- [Estratto del documento]
┄┄┄┄┄┄┄┄┄┄

In 7 anni avete assegnato oltre 7000 attrezzature sanitarie a progetti di cooperazione internazionale, soprattutto in Africa, Sudamerica e Asia. Perché donare tecnologie ‘vecchie’ invece che quelle di ultima generazione?
C’è in questo un motivo ben preciso. Spesso in questi paesi è difficile utilizzare le tecnologie più evolute perché può mancare personale in grado di farle funzionare oppure perché sono macchine che richiedono una grande manutenzione specializzata. Le macchine che doniamo, invece, sono un po’ più semplici, magari richiedono un po’ più di lavoro manuale, ma in loco è più facile trovare pezzi di ricambio e reagenti e non si corre il rischio, come purtroppo talvolta accade quando si donano macchinari nuovi, che al primo problema rimangano inutilizzate. Insomma, cerchiamo di scegliere per ogni Paese le macchine più sostenibili.

┄┄┄┄┄┄┄┄┄┄

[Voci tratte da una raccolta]
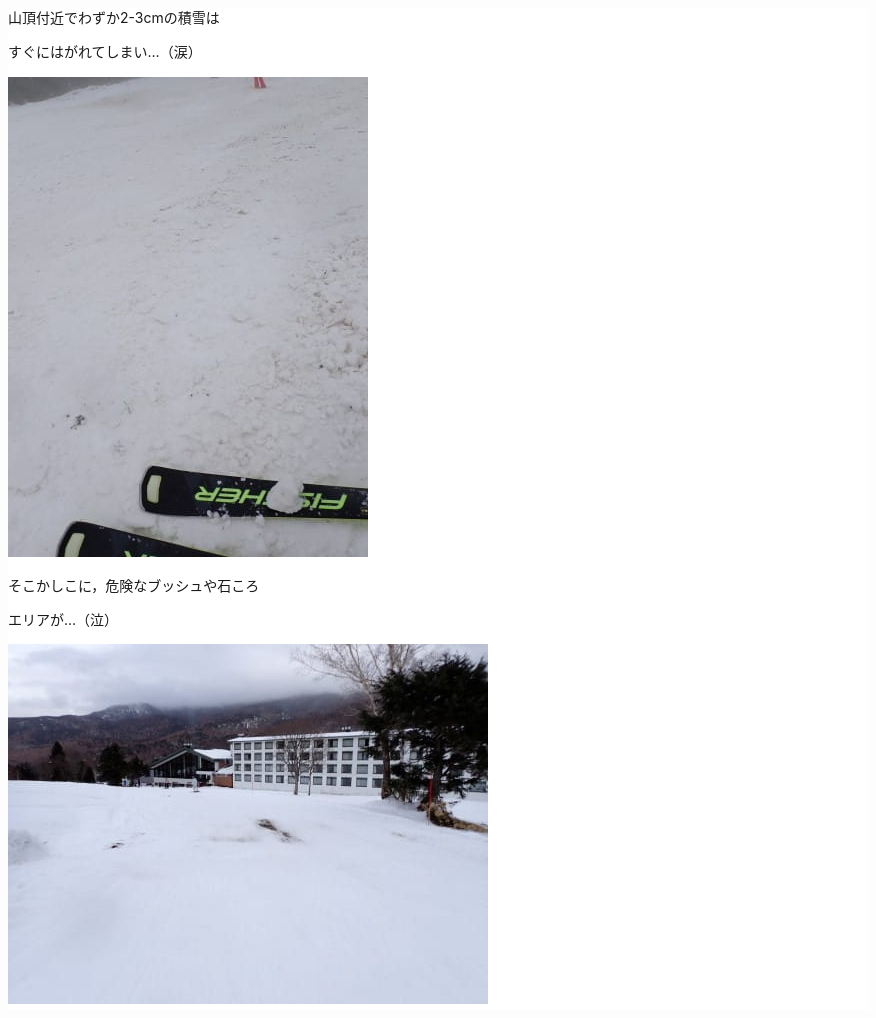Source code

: 





山頂付近でわずか2-3cmの積雪は


すぐにはがれてしまい…（涙）




![4ac450e14429c43d5a0760e8f7aa3872.jpg](images/4ac450e14429c43d5a0760e8f7aa3872.jpg)







そこかしこに，危険なブッシュや石ころ


エリアが…（泣）




![21eacd929a0370a952c9b10957e4e8af.jpg](images/21eacd929a0370a952c9b10957e4e8af.jpg)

┄┄┄┄┄┄┄┄┄┄

- [Compiti da svolgere]
- 1) Rispondi a queste domande sul testo relativo alla donazione di attrezzature sanitarie:
(a) Quante attrezzature sanitarie sono state assegnate in 7 anni?
(b) Per quali due motivi può essere difficile usare le tecnologie più evolute in questi paesi?
(c) Che cosa è più facile trovare in loco per le macchine donate?
- 2) Riprendi il testo sulla donazione di attrezzature sanitarie e proseguilo a partire dall'ultima frase.

- [Risposte ai compiti]
- 1)
(a) In 7 anni sono state assegnate oltre 7000 attrezzature sanitarie.
(b) Può mancare personale in grado di farle funzionare, oppure si tratta di macchine che richiedono una grande manutenzione specializzata.
(c) In loco è più facile trovare pezzi di ricambio e reagenti.

- 2)
Ormai la maggior parte dei processi lavorativi avviene attraverso strumenti informatici e servono dunque dei software specifici, vi occupate anche di questo?

Sì, anche questa è parte del nostro lavoro. Abbiamo stretto nel tempo accordi con le più grandi multinazionali che producono software e riusciamo ad averli a prezzi scontati fino al 95%, e questo ci permette di metterli a disposizione delle onlus, degli ospedali caritatevoli e di altri soggetti non profit ad un prezzo assolutamente accessibile.